Extracted page text data:

--- START ---

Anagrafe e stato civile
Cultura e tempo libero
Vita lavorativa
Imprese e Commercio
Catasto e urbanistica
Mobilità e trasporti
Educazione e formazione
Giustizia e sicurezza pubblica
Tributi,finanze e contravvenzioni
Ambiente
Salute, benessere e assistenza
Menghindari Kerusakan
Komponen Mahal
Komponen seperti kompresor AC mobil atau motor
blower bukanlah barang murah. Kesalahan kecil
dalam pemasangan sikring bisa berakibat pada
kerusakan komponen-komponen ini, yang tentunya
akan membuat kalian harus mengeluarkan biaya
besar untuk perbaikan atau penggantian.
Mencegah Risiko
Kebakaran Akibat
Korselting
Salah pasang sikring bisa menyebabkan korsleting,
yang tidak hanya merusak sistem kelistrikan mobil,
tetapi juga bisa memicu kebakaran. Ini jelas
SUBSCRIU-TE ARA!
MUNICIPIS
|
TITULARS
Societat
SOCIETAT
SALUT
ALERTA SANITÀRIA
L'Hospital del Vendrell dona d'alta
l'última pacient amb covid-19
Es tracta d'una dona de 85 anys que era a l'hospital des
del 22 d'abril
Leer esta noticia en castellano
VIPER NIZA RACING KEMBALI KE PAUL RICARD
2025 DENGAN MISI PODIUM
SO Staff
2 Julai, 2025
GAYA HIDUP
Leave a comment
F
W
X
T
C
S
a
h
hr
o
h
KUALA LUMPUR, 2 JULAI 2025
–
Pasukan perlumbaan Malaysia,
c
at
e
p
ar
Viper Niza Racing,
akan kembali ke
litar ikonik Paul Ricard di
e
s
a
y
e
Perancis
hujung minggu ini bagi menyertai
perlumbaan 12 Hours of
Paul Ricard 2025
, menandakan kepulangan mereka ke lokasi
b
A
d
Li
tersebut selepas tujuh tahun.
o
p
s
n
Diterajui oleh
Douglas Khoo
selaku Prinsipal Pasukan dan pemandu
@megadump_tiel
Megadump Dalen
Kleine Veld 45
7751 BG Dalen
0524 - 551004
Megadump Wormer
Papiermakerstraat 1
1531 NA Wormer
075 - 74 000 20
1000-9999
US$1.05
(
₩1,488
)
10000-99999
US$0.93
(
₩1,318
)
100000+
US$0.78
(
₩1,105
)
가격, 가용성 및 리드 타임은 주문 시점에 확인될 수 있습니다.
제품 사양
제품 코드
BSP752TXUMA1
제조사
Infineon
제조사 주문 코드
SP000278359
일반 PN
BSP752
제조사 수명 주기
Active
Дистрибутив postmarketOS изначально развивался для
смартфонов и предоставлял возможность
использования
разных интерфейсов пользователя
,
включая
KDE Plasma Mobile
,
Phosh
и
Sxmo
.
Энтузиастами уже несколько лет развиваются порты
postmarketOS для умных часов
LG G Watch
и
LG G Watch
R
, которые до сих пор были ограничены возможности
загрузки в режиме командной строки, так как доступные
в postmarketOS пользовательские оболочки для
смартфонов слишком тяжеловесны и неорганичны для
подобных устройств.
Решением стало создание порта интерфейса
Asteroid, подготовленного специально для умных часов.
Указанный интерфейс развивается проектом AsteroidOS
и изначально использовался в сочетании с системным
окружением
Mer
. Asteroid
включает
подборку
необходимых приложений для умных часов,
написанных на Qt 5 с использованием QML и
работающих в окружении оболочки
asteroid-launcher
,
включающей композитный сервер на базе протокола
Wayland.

--- END ---

* **TASK STATEMENT**
The lines above from the one containing "Giustizia e sicurezza pubblica" through the one containing "blower bukanlah barang murah. Kesalahan kecil" are to be set down exactly, and no others.

* **YOUR RESPONSE**
Giustizia e sicurezza pubblica
Tributi,finanze e contravvenzioni
Ambiente
Salute, benessere e assistenza
Menghindari Kerusakan
Komponen Mahal
Komponen seperti kompresor AC mobil atau motor
blower bukanlah barang murah. Kesalahan kecil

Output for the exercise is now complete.